AIM OF THE EXERCISE >>
Return every line below that contains the word "median", copied in full. Only matches with the same capitalization count.

━━ INFORMATION

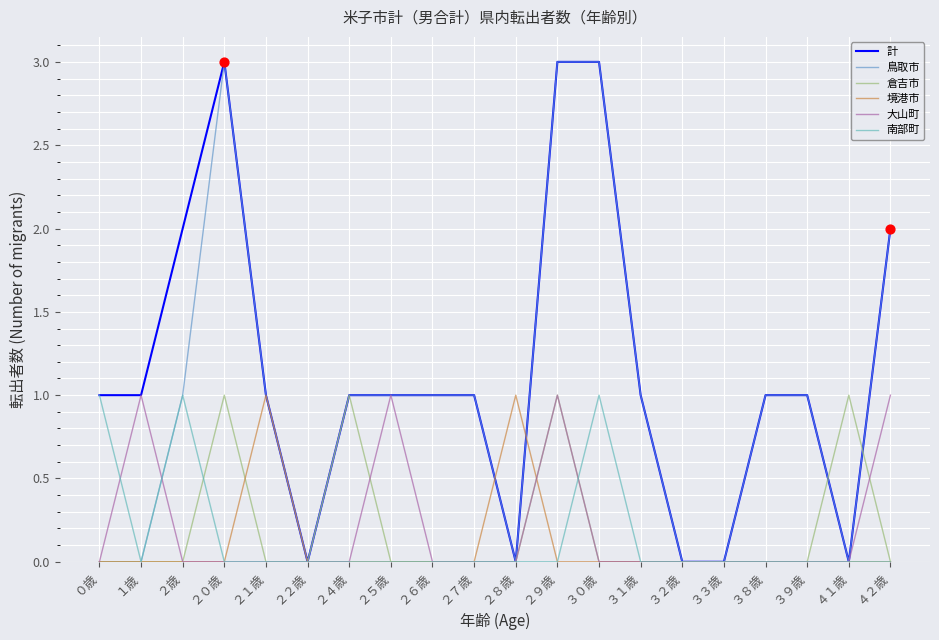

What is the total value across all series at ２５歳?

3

━━━━
━━ INFORMATION

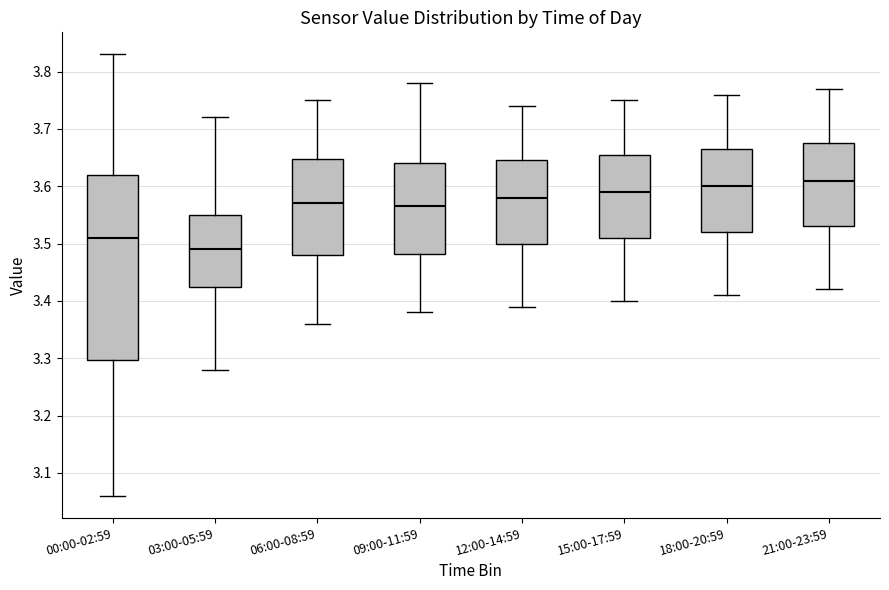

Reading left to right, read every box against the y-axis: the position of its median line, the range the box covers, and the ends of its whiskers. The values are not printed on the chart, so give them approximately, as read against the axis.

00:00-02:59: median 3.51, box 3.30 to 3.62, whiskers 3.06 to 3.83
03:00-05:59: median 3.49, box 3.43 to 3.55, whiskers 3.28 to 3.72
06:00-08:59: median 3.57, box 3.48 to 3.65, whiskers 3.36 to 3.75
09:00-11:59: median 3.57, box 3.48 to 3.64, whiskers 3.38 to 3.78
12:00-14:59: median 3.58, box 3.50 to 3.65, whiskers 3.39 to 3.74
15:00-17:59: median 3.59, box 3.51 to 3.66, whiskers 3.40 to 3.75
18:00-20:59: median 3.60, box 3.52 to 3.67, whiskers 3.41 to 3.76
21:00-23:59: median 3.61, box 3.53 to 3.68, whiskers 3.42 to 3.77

━━━━

RESULT >>
Reading left to right, read every box against the y-axis: the position of its median line, the range the box covers, and the ends of its whiskers. The values are not printed on the chart, so give them approximately, as read against the axis.
00:00-02:59: median 3.51, box 3.30 to 3.62, whiskers 3.06 to 3.83
03:00-05:59: median 3.49, box 3.43 to 3.55, whiskers 3.28 to 3.72
06:00-08:59: median 3.57, box 3.48 to 3.65, whiskers 3.36 to 3.75
09:00-11:59: median 3.57, box 3.48 to 3.64, whiskers 3.38 to 3.78
12:00-14:59: median 3.58, box 3.50 to 3.65, whiskers 3.39 to 3.74
15:00-17:59: median 3.59, box 3.51 to 3.66, whiskers 3.40 to 3.75
18:00-20:59: median 3.60, box 3.52 to 3.67, whiskers 3.41 to 3.76
21:00-23:59: median 3.61, box 3.53 to 3.68, whiskers 3.42 to 3.77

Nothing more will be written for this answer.